In the group of fish fed the CTR diet, some immunological parameters, specifically lysozyme, alkaline phosphatase, protease and Ig showed significantly (p < 0.05) lower levels compared to the values obtained for fish belonging to other groups. However, all the fish fed IPFE (IPFE5, IPFE10 or IPFE0) had significantly (p < 0.05) higher levels than those found in fish fed with the CTR diet. In addition, the bactericidal activity present in the mucus of the fish fed with the IPFE5 diet was significantly (p < 0.05) more than that observed in the mucus of fish from the CTR group (Table 4).

3.4. Liver Antioxidant Parameters

The level of lipid peroxidation products was significantly (p < 0.05) higher in the CTR group compared to the values obtained for the rest of the fish in the present experiment. The analysis of antioxidant enzyme activities also showed that the values of superoxide dismutase, catalase and glutathione S-transferase were significantly (p < 0.05) higher in the fish fed the IPFE5 or IPFE10 diets compared to those found in the fish from the CTR or IPFE0 groups. The levels of glutathione peroxide were highest in the fish fed with the IPFE5 diet, followed by those in fish fed with the IPFE10 diet, which were significantly higher compared to the values in the CTR and IPFE0 groups (p < 0.05). Finally, the fish fed the IPFE0 diet also had significantly (p < 0.05) higher levels of all enzyme activities than those found in the fish fed the CTR diet (Table 5).

4. Discussion

Date fruit has several potential benefits owing to the presence of carotenoids, phenolic acids, flavonoids, tocopherols and phytosterols, which has led many researchers to consider this product as a convenient source of natural antioxidants and functional food ingredients [31]. In addition, some studies have demonstrated the benefits of dates when used as a feed additive for different fish species [13,14,15]. Moreover, the efficacy of γ-irradiation in improving the quality and shelf life of vegetables and fruits has been investigated [10,17,19,32]. To the best of our knowledge, there is no information on the possible use of γ-irradiated date fruits in aquatic animals.
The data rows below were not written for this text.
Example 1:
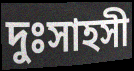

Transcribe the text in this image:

দুঃসাহসী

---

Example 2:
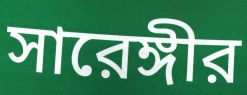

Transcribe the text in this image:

সারেঙ্গীর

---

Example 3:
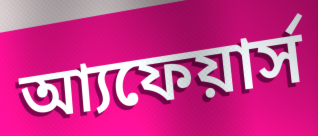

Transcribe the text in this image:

আ্যফেয়ার্স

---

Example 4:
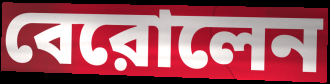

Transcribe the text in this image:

বেরোলেন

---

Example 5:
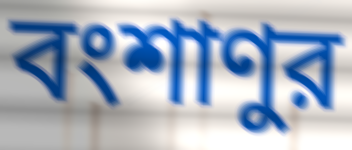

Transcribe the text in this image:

বংশাণুর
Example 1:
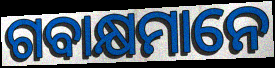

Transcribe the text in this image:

ଗବାକ୍ଷମାନେ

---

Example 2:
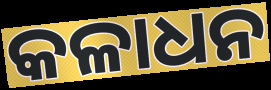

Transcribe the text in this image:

କଳାଧନ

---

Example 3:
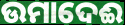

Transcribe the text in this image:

ଉମାଦେଈ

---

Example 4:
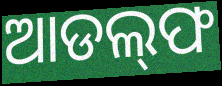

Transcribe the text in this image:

ଆଡଲ୍‌ଫ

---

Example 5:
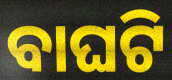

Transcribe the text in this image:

ବାଘଟି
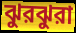
ঝুরঝুরা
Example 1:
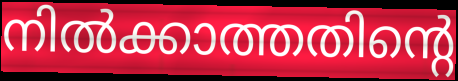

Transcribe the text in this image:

നിൽക്കാത്തതിന്റെ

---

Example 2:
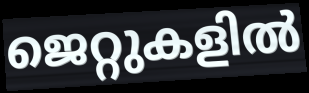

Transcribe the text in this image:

ജെറ്റുകളിൽ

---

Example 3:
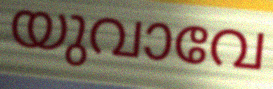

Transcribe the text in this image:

യുവാവേ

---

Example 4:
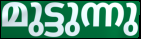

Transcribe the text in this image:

മുട്ടുന്നു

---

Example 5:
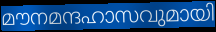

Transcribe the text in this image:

മൗനമന്ദഹാസവുമായി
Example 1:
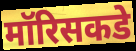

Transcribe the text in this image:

मॉरिसकडे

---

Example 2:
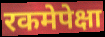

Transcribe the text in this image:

रकमेपेक्षा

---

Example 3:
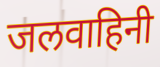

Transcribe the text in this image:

जलवाहिनी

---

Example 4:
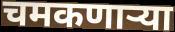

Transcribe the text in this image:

चमकणाऱ्या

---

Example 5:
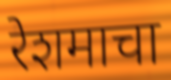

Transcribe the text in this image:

रेशमाचा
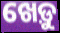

Taking all these considerations into account, in this work, we studied the effects exerted on growth, mucosal immunity and liver antioxidant systems in goldfish fed with γ-irradiated palm fruit. In this study, an analysis of IPFE was performed prior to its use as a dietary additive for the goldfish.
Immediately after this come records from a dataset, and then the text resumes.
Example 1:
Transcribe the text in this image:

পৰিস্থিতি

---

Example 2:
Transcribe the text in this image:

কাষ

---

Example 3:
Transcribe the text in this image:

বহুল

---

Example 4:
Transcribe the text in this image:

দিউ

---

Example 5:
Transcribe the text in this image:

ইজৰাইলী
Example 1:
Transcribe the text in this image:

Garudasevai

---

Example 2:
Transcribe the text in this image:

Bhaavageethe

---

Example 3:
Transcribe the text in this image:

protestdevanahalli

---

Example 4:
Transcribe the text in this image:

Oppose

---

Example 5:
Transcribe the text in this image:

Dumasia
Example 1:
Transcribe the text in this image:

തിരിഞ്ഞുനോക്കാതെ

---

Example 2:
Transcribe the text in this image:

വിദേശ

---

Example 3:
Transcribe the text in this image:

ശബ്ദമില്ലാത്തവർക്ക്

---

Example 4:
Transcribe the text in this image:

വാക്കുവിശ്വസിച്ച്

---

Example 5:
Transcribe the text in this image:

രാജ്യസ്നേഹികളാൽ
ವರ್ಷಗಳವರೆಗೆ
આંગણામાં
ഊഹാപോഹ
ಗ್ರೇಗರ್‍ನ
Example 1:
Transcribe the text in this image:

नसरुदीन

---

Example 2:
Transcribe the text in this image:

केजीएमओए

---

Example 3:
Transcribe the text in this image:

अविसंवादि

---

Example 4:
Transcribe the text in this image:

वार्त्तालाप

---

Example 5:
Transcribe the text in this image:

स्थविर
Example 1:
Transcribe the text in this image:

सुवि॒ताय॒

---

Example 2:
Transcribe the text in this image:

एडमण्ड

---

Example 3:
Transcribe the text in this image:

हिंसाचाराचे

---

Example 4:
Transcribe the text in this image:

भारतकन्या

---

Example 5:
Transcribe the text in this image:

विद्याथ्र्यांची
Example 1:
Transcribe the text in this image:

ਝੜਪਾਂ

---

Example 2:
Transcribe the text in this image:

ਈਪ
The antioxidant activity of the used date fruit extract was studied prior to being used as a feed additive for goldfish. The results of these assays showed that aqueous extraction, coupled with γ-irradiation at 5 kGy, could increase the antioxidant activity in date fruit compared to other samples of the same non-irradiated dates. Our results are in agreement with previous studies demonstrating that date extract preparation can increase antioxidant activity, as substantiated by various methods such as ABTS, FRAP and DPPH assays [13,33,34]. In parallel with increased antioxidant activity in the date extract following the γ-irradiation, some authors also reported elevated antioxidant activities in irradiated dates and other fruits [19,35]. It has been assumed that the increased antioxidant activity of fruits after being irradiated might be due to the degradation of polymeric phenolic compounds into smaller units during the course of γ-irradiation [36]. Phenolic compounds are the chief elements in advancing the antioxidant activities of date fruits, which contain flavonoids, ferulic and sinapic acid, p-coumaric and procyanidins [37]. In the present study, similar to what was observed for antioxidant activity, phenolic compounds and total flavonoid levels were highest in the IPFE5 samples. These results indicate that the use of optimal γ-irradiation is of great importance for the correct preparation of food additives for any species, including fish species.
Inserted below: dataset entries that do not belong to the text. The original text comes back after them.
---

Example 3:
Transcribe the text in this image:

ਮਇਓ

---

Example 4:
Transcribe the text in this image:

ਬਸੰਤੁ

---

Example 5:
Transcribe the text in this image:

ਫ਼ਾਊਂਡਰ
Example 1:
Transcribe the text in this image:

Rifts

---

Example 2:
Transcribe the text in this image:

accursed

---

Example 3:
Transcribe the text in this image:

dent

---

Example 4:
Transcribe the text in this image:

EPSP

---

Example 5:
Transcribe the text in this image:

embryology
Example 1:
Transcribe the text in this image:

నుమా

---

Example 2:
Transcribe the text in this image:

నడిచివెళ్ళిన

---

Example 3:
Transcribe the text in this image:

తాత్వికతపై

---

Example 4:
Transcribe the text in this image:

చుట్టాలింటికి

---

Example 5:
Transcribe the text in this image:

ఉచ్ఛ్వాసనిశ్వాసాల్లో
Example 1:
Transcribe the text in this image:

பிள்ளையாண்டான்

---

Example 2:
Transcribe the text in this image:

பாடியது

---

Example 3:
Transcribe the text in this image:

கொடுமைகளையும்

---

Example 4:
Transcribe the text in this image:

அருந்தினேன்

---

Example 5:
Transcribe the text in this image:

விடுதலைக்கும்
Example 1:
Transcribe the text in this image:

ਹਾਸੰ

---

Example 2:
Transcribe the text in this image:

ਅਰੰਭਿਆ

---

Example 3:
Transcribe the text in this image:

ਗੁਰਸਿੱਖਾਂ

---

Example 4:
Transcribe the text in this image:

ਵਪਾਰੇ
The present study demonstrated that growth performance was improved in fish fed with γ-irradiated date extracts. These results align with previous findings on the improvement of irradiated dietary ingredients in fish species. For example, γ-irradiation of feed with 20% soybean meal improved protein digestibility and increased growth in fighting fish (Betta splendens) [38]. Rainbow trout (Oncorhynchus mykiss) also showed a higher uptake of γ-irradiated Ergosan in the intestine compared to crude Ergosan, which resulted in improved growth performance [39]. More recently, it was revealed that the use of γ-irradiated propolis extract at 10 and 30 kGy in the diet of common carp (Cyprinus carpio) boosted growth rates [40]. In the current study, the use of γ-irradiated dates as a natural feed additive could act as an attractant, improving feed intake and eventually increasing the fish weight and growth performance. Interestingly, no studies have been carried out to investigate the impacts of γ-irradiated food additives on fish gut flora, but a former study showed that γ-irradiated rice bran could induce positive changes in the gut microflora of broiler chicken [41]. It was also found that the effects of γ-processing on the inhibition of microbes in dates [19] could indirectly affect the gut bacterial community of goldfish. Although the mechanism underlying the enhancement of fish growth after IPFE administration is unclear, γ-irradiation may change the structure of date polyphenols into smaller units, as discussed above. It has also been demonstrated that humans receiving high levels of glucose, fructose and sucrose in the form of date fruits exhibited a higher relative abundance of Bifidobacteria, as well as a reduction in Bacteroides [42]. It is now a well-established fact that a balanced gut microbiota plays a vital role in metabolism, pathogen resistance and immune enhancement [43]. Therefore, increasing polyphenol content after date irradiation might enhance gut microbiota, leading to improved growth performance in goldfish. However, further studies are needed to corroborate this hypothesis.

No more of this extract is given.